ここに着いて5時間後。やっとこの日の作業が終わった。途中1時間の昼休憩があったものの、なかなか辛いものがあった。

体力的にも辛かったが、久しぶりに精神的にもインパクトがあった。
それは、「母の状態は終末期であり、もはやいつ亡くなってもおかしくない状態だと認識している」と聞かされたからだ。

確かに余命2週間〜数ヶ月と言われていて、1週間は経ってしまった。そう考えると新しい情報を伝えられたわけではないのに、このときなぜかショックを受けている自分がいた。

そうか。もう母は終末期を迎えているのだ。

最後に母の部屋(個室)へ行き、母にひとり言をつぶやく。

「そうそう。チェロのCDを買ってきたんだよー。
私、チェロのCDを持ってなかったからさ、中古CDとかレコードを売っているお店を見つけて、買ってきたの。」

1週間ぶりにラジカセから音楽が流れた。
母の目が大きく開いたので、多分聞こえているのだろう。
会話が成り立たない今となっては、目の動きやミオクローヌスの状態が、母の意思表示だと思っている。ミオクローヌスは不随意運動なので本当は意思とは関係ないが、それでも何か刺激になると、ミオクローヌスは大きくなっていると思う。わずかな反応があることに、私は嬉しさを感じていた。

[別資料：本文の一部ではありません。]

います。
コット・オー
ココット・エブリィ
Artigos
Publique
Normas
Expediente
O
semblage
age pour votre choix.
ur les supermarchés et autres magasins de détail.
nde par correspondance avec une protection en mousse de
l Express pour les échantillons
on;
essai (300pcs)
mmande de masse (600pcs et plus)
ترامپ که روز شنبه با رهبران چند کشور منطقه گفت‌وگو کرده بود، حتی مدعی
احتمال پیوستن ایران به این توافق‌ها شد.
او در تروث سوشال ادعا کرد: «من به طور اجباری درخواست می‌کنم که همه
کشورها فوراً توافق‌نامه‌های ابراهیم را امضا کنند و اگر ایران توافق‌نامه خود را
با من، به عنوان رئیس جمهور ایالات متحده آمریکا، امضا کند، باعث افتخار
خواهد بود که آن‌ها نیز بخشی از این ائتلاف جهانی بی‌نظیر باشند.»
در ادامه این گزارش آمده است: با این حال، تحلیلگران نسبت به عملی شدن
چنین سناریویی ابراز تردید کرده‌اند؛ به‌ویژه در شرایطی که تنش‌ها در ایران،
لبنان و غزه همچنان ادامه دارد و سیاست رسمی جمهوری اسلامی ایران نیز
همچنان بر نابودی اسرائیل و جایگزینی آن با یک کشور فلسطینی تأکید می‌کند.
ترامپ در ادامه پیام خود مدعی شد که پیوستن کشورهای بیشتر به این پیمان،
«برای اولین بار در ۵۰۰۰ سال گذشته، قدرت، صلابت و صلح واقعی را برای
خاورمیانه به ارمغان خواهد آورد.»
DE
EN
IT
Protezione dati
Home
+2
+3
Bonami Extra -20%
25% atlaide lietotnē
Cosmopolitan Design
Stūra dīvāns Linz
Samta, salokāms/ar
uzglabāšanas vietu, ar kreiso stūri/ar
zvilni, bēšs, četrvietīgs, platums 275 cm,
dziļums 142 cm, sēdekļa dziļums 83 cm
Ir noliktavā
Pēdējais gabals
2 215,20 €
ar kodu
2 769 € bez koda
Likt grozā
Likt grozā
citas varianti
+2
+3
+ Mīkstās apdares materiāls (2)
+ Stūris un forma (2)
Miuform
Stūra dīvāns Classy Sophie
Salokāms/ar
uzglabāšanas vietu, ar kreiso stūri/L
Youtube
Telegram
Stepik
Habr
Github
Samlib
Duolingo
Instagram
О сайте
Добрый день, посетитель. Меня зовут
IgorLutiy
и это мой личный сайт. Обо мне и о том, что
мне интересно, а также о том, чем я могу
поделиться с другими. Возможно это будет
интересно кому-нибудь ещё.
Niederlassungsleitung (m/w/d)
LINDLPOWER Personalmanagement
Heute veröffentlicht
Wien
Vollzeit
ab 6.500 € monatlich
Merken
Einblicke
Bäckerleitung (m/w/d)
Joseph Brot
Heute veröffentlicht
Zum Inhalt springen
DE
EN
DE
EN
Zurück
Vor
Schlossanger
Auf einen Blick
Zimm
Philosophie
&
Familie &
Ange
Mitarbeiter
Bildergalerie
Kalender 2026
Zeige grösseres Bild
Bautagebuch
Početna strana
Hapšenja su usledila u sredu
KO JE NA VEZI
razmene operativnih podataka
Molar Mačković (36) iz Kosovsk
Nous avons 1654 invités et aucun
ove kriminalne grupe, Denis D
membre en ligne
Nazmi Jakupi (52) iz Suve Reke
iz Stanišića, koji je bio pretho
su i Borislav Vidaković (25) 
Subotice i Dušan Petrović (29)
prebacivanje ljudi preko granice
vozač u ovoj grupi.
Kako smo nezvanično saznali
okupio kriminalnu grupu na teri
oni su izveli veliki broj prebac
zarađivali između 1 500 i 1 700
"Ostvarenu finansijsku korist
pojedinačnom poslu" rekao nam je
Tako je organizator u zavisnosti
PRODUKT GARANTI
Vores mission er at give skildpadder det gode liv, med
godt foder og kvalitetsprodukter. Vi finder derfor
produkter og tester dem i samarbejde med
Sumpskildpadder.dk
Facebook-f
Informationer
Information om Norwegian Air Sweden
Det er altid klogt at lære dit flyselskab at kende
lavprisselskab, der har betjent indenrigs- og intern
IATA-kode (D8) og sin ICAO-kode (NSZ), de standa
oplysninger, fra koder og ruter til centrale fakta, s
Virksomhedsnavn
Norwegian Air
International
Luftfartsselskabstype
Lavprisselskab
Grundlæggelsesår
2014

しばらくCDを聴いた後は、NHK-FMのラジオに切り替えて部屋を出た。

疲れた。
でも、明日からは時間を気にせずに面会に行ける。
と言っても、会話ができないので私がぼーっと座りながら母と共にCDを聴き、時折母に話しかけるだけなので、そんなに長い時間はいないのだが。

それでも、これで最後であろう転院を成し遂げて自己満足。夕飯は外食にし、早々に深い眠りについた。